REPORTAGE – Malgré le pilonnage quotidien des soldats du Guide, les habitants de la ville refusent de partir.
Soudain, son visage rond apparaît sur l’écran de l’ordinateur portable. «Ici, Misrata!» annonce fièrement Mohammed, 46 ans. Il y a quelques jours, cet homme d’affaires est enfin parvenu à se reconnecter à l’Internet grâce à l’installation d’un petit satellite par un voisin de quartier. Assiégée depuis plus d’un mois par les forces pro-Kadhafi, sa ville est une véritable prison à ciel ouvert, où résonne l’écho incessant des tirs de canon et des sirènes d’ambulance. Face au pilonnage incessant infligé à la population, l’Otan a annoncé jeudi avoir fait de Misrata sa «priorité numéro un».
«Impossible d’appeler Tripoli. Impossible de sortir dans la rue sans courir le risque d’être la cible d’un sniper, ou de se retrouver au centre d’un échange de tirs entre l’armée et les rebelles. Et puis, gare à celui qui cherche à quitter Misrata. Au premier poste de contrôle, c’est un homme mort!» nous confie Mohammed, lors d’une conversation établie par le biais de Skype -les autorités libyennes interdisant aux journalistes présents à Tripoli de se rendre dans cette cité située à 200 kilomètres à l’est de la capitale.
Dimanche 3 avril, Mohammed a bien failli céder à la tentation d’embarquer avec son second fils, Hassan, blessé en pleine rue, à bord d’un ferry de Médecins sans frontières -le deuxième bateau humanitaire du week-end à avoir évacué des dizaines de blessés de Misrata. Et puis, les deux hommes y ont finalement renoncé. «Notre ville, c’est notre famille! Nous résisterons jusqu’au bout!» s’exclame Mohammed.
Derrière lui, un jeune homme frêle vient de faire son apparition. C’est Hassan, 19 ans, appuyé sur ses béquilles. Il veut témoigner: «Le 20 mars, j’étais allé apporter à manger aux insurgés. Ils étaient postés place Nasser, où ils tentaient de faire barrage contre une énième incursion de l’armée libyenne en centre-ville. Un tank s’est mis à tirer. J’ai été touché à la jambe gauche. À l’hôpital, on m’a aussitôt amputé.»
Combats de rue
Son expérience l’a étonnamment rendu plus déterminé que jamais. «J’ai vu la mort de près. Je n’ai plus rien à perdre. J’ai des amis qui ont été tués dans les combats.
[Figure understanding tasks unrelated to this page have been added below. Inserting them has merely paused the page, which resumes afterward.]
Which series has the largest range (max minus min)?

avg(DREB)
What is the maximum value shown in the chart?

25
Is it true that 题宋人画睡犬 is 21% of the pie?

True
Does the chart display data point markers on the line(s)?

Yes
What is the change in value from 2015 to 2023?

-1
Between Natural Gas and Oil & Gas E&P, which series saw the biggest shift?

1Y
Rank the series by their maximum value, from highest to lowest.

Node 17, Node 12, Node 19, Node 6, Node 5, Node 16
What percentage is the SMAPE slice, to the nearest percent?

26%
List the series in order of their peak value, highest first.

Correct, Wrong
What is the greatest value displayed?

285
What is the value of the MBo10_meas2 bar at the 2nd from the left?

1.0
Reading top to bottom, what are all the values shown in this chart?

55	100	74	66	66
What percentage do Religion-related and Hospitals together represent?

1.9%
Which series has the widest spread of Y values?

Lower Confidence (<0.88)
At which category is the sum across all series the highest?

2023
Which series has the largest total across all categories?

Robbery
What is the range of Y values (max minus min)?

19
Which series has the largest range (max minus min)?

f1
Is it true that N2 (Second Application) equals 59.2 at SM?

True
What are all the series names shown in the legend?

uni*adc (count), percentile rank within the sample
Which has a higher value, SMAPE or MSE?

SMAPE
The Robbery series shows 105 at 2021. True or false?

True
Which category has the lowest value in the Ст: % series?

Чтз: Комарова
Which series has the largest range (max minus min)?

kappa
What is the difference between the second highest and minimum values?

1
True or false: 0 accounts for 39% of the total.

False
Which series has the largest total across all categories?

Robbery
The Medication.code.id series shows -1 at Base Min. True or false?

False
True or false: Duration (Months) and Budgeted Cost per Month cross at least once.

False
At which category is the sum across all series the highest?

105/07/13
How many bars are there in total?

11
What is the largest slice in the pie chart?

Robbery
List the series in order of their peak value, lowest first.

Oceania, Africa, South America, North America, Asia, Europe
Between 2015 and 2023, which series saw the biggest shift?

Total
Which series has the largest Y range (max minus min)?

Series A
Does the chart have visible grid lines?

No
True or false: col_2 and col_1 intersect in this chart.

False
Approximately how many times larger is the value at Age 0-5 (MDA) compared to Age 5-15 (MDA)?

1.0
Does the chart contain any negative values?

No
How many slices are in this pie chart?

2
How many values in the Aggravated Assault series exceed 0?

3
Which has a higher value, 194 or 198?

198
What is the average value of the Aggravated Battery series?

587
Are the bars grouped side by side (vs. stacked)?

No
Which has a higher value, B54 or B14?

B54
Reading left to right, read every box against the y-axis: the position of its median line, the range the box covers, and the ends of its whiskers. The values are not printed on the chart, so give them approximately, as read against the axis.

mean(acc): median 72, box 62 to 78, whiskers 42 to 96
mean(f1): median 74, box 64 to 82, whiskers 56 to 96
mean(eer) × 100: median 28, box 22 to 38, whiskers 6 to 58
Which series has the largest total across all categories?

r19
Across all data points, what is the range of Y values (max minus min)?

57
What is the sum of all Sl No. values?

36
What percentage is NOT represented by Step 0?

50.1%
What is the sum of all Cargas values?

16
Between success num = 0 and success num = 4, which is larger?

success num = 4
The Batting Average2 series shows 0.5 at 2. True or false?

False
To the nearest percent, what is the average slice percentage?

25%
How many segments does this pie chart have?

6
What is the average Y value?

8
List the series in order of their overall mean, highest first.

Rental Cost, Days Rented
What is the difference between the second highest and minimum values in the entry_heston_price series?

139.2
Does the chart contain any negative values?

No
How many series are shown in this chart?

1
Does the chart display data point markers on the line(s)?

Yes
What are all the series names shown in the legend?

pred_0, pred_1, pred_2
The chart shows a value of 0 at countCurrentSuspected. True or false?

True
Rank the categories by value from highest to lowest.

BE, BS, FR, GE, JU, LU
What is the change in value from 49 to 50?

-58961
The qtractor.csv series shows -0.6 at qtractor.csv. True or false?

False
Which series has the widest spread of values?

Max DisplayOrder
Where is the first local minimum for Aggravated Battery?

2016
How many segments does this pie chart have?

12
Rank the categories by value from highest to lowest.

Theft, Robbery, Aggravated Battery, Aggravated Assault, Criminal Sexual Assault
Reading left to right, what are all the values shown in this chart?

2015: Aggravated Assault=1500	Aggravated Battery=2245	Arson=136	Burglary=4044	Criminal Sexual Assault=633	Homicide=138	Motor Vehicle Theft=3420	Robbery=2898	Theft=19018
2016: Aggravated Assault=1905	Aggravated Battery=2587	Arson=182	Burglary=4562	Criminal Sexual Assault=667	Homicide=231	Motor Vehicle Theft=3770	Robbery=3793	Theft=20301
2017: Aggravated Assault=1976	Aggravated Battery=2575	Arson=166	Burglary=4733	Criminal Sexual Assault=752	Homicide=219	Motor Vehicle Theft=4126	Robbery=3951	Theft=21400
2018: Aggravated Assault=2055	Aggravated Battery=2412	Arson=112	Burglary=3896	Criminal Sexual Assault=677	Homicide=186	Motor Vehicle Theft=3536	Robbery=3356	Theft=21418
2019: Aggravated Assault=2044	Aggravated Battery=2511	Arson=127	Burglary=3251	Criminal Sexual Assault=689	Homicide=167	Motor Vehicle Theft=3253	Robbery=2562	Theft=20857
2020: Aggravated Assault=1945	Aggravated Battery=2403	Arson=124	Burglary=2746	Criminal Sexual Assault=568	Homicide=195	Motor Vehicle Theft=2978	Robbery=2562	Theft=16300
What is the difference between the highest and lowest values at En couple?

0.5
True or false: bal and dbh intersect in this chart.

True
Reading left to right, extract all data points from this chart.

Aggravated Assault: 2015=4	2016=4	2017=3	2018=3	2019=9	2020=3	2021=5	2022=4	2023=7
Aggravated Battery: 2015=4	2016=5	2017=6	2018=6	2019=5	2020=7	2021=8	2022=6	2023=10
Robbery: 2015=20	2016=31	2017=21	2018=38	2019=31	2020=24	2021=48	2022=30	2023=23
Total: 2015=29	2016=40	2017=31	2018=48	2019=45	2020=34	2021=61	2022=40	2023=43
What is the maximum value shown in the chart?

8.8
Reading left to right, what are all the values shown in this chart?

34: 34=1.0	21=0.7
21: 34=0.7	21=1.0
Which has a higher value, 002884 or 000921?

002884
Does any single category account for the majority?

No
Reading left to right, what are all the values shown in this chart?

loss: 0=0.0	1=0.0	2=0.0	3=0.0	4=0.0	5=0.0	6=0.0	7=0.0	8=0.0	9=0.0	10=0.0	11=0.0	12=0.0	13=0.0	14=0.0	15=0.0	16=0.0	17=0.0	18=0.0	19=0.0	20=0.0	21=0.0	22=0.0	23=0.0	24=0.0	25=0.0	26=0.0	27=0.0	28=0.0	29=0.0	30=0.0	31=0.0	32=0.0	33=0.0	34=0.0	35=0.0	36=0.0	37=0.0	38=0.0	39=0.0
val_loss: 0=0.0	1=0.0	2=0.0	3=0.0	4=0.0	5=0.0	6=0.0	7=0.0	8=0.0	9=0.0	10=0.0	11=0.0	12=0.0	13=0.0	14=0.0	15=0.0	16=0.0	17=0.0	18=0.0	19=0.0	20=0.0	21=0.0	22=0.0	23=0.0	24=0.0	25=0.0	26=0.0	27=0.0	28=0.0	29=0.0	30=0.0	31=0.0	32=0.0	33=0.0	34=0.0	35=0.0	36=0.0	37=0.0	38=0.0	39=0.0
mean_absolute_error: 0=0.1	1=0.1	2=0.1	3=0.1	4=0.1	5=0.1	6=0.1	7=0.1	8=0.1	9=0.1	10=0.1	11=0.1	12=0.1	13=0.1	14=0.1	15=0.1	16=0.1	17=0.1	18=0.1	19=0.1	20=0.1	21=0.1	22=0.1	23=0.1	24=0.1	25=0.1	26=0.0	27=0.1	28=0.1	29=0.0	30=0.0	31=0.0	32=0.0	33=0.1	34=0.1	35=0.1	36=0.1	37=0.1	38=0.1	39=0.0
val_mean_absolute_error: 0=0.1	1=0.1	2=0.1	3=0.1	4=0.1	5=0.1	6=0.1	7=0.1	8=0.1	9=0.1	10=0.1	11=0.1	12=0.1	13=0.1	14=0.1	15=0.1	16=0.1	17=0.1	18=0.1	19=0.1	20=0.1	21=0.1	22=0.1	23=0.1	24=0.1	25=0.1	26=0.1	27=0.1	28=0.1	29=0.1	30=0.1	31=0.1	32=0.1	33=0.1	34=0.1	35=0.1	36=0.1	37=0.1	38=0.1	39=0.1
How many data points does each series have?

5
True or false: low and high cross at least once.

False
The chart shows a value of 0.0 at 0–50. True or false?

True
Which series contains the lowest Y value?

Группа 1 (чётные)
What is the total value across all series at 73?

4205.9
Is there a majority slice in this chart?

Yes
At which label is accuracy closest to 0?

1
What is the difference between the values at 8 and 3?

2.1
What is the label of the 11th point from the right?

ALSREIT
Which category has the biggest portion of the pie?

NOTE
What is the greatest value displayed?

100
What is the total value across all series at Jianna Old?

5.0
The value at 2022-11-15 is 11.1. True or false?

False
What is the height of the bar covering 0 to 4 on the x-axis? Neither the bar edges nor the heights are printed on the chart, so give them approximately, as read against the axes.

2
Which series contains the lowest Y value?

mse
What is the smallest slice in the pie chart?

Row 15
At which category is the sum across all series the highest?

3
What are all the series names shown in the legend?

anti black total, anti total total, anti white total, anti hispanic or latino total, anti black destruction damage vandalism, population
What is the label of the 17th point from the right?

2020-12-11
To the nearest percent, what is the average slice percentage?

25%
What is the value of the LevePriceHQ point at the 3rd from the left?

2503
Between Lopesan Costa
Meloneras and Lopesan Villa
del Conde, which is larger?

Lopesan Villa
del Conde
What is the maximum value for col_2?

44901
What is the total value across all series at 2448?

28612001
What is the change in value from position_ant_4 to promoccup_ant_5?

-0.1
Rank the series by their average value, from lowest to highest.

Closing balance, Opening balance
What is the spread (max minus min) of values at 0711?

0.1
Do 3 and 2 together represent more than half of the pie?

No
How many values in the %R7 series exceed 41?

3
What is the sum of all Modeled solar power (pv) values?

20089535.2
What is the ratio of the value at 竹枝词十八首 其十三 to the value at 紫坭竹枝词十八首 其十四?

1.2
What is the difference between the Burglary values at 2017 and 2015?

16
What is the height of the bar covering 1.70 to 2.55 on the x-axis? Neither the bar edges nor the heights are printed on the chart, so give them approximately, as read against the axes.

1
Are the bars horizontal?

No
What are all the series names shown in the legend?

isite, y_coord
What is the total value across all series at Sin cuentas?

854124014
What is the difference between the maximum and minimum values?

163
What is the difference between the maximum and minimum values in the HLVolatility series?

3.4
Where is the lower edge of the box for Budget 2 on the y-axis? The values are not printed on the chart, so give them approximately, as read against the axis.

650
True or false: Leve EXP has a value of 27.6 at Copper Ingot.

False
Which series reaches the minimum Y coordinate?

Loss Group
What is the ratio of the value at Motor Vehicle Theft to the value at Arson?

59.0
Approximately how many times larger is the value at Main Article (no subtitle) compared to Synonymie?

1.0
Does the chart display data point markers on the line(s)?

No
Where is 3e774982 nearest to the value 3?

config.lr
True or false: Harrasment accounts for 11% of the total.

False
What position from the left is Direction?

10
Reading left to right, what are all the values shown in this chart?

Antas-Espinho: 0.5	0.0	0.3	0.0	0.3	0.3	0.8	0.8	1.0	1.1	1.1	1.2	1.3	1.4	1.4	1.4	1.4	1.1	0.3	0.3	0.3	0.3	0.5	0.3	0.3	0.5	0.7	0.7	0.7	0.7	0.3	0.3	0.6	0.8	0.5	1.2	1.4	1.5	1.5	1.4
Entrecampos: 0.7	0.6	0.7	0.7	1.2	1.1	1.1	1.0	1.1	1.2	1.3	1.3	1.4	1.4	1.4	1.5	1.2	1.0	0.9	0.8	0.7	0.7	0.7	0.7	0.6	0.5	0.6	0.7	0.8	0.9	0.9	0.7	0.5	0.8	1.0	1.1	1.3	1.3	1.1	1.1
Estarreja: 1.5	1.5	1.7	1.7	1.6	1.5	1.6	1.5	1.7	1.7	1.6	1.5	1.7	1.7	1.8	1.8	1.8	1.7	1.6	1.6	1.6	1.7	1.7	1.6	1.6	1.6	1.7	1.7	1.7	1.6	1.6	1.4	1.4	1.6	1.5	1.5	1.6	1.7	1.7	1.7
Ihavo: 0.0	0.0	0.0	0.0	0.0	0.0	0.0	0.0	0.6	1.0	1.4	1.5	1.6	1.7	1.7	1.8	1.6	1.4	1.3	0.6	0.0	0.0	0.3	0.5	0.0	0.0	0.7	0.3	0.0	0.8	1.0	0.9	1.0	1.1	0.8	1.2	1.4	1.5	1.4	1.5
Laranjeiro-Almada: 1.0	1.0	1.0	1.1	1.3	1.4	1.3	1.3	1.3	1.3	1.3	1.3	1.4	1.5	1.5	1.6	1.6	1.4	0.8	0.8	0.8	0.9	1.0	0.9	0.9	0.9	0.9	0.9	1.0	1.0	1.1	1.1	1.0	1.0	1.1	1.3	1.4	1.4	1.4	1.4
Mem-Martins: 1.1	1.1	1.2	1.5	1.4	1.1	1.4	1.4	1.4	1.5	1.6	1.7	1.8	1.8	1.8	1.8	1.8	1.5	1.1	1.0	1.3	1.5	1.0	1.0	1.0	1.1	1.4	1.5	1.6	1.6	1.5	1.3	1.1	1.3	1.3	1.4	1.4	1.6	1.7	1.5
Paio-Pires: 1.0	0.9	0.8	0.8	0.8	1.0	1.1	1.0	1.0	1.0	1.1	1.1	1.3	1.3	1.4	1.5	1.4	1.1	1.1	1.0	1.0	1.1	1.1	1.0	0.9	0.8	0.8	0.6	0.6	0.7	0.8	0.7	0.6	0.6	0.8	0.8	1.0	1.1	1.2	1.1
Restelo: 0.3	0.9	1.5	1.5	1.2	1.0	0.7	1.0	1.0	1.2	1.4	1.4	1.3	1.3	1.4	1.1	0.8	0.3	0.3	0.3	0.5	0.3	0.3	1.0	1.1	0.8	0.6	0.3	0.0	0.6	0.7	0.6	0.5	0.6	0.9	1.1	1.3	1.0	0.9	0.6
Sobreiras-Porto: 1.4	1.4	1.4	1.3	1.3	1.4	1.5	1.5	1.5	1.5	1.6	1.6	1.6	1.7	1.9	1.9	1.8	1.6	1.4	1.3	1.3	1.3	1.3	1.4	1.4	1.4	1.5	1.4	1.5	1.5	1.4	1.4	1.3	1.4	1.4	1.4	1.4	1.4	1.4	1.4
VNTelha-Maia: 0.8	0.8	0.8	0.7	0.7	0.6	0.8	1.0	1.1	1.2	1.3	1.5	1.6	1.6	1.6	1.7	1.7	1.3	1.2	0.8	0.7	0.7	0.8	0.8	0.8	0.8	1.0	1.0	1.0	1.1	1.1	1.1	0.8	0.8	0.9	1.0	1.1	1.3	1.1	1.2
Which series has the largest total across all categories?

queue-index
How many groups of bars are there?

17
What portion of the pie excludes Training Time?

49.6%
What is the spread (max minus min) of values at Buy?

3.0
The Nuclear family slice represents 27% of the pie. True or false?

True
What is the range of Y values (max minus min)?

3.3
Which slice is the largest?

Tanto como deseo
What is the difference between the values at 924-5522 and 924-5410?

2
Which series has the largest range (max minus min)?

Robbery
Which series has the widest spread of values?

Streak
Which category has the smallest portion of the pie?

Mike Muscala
Le régime a tué des familles entières, des femmes, des enfants…. Un vrai massacre… Alors, une jambe de plus ou de moins, ça n’a pas d’importance», dit-il.
Selon un bilan provisoire, établi par un comité médical de Misrata, au moins 211 civils auraient perdu la vie en l’espace d’un mois. À l’hôpital principal, cible d’attaques régulières, les chambres continuent à crouler sous le poids des nouveaux blessés, au gré des combats de rue qui se poursuivent quotidiennement. Si l’aide humanitaire va permettre de soulager les habitants de Misrata, Mohammed tient à saluer «la solidarité inédite» de la population. «Depuis quarante et un ans que Kadhafi est au pouvoir, on n’a jamais vu ça», dit-il.
Interrompue pendant plusieurs jours, au pic des combats, l’alimentation en électricité et en eau a ainsi pu être rétablie grâce au concours d’ingénieurs indépendants. «Pour dépanner la ville, et les hôpitaux, un homme d’affaires a même mis gracieusement 200 générateurs à la disposition de la population de Misrata», précise-t-il. Nombreuses sont les familles qui, comme lui, ont également ouvert leurs portes à celles qui fuyaient les tirs d’artillerie lourde, dans les quartiers les plus «chauds» de la capitale.
«On s’organise comme on peut. Pendant que les hommes font la tournée des quartiers, à la recherche d’un magasin encore ouvert, les épouses préparent à manger. Les enfants, eux, ne vont plus à l’école depuis un mois. Pour leur faire oublier la guerre, on les met des dessins animés, raconte Mohammed. Avec le temps, on a fini par accepter de vivre avec la peur. Sinon, on ne vit plus», concède-t-il.